Em um vídeo publicado há três meses pela presidenta da Comissão das Mulheres, Zulay Rodríguez, do Partido Revolucionário Democrático (PRD), a turnê dos deputados por Charco La Pava e parte dos testemunhos de seus habitantes foram gravados.

Enquanto a comunidade explicava sua complexa situação de saúde aos parlamentares, um homem pediu a palavra em nome de uma mulher ao seu lado para dizer que os médicos da área não permitiriam que as mulheres tivessem mais de três filhos e que, após a segunda gravidez, elas operariam para esterilizá-los. “Por que eles fazem isso se não lhes compete tomar essa decisão sem consultar a mãe ou a família?

Após esta visita dos membros da assembleia, Chandler disse a La Estrella que um relatório foi elaborado e o Ministro da Saúde, Luis Francisco Sucre, foi convidado a comparecer duas vezes para dar detalhes do que as mulheres haviam dito, mas isso não aconteceu, disse ela.

Que medidas foram tomadas?

O que tem sido dito nesta comunidade indígena tem gerado comoção e uma série de tensões entre os membros da Assembleia, que se reprovam mutuamente por não terem agido mais cedo diante da gravidade do que tem sido denunciado.

Quanto às ações anunciadas para esclarecer o que aconteceu, o Ministério da Saúde e a Ouvidoria já fizeram declarações.
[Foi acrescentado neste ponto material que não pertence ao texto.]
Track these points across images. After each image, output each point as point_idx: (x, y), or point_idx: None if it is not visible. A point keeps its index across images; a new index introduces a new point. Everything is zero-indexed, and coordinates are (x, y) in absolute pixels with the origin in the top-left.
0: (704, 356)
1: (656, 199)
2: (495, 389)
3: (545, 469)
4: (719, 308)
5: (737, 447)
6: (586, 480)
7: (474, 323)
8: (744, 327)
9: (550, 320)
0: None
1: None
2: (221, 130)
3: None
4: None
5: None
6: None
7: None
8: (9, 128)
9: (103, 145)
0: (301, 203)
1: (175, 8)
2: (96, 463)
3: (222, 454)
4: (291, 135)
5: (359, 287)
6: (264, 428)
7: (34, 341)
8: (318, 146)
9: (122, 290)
Além disso, foi apresentada uma queixa ao Ministério Público pela vice-Presidenta do Parlamento, Kayra Harding do PRD.

O ombudsman, Eduardo Leblanc, relatou a criação de uma comissão de direitos humanos para investigar e disse que na próxima segunda-feira viajaria para Bocas del Toro com uma equipe interdisciplinar.

Por sua vez, o Ministério da Saúde declarou que havia iniciado uma investigação sobre os supostos procedimentos cirúrgicos sem a autorização dos pacientes e solicitou relatórios das regiões sanitárias dos condados de Ngäbe-Buglé e Bocas del Toro, de acordo com El Siglo.

Uma controvérsia

Esta questão gerou fortes tensões entre os parlamentares Chandler e Harding porque durante a sessão da Comissão para discutir os casos de leishmaniose com a vice-ministra da saúde, Ivette Berrio, a parlamentar independente abordou o tema das esterilizações, apesar de não constar da agenda.

A vice-presidente da Assembléia disse que não iria debater o assunto, que ela tinha outros compromissos a cumprir e, visivelmente irritada, ela encerrou a sessão.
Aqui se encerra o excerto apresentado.